Complications with Conception

Despite the best planning and preparation, some couples will experience difficulties conceiving. Many factors can affect your chances, such as:

  • reproductive health
  • general health
  • endometriosis
  • low sperm count
  • hormonal (endocrine) disorders, such as polycystic ovary syndrome (PCOS)
  • blocked fallopian tubes
  • age
  • how often you have sex

Some couples fall pregnant quickly, while for others it takes a long time. If you have being trying to conceive for 12 to 24-months, see your doctor for advice.

Pregnancy Tests

Using urine tests that indicate pregnancy is a big part of the experience of trying to conceive, and if you’ve gone in search of them, you know there’s a wide range to choose from. Fancy digital tests with foolproof, easy-to-read results and bulk-bought kits similar to those used in doctor’s offices offer the same results, but of course, the former are more user-friendly. The latter, however, are great for making sure your early pregnancy is progressing healthily.
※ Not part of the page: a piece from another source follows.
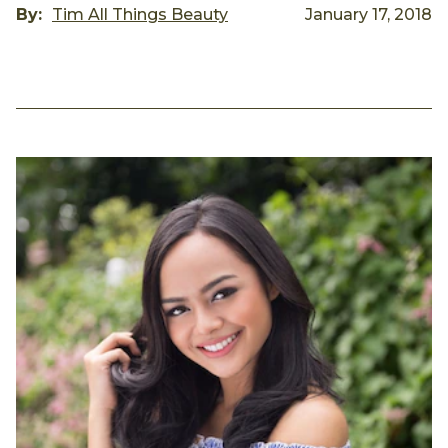
By:
Tim All Things Beauty
January 17, 2018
This is because pregnancy tests track a hormone called human chorionic gonadotropin, or hCG, which is produced by a developing pregnancy. Your hCG levels gradually increase and peak during your first trimester, declining as your pregnancy progresses toward birth. A faint line on your pregnancy test indicates the presence of hCG, and taking tests daily can demonstrate a darkening line that indicates an increase of hCG, a reasonable indicator of the progression of early pregnancy.

As a note, it’s wise to take your test in the morning, as this is when the hCG content in your urine will be at its peak. As soon as you take a positive pregnancy test, even if the line is faint, make an appointment with your OB-GYN. They’ll bring you in for a blood test to confirm your pregnancy, and give you your first prenatal checkup to make sure everything is going well.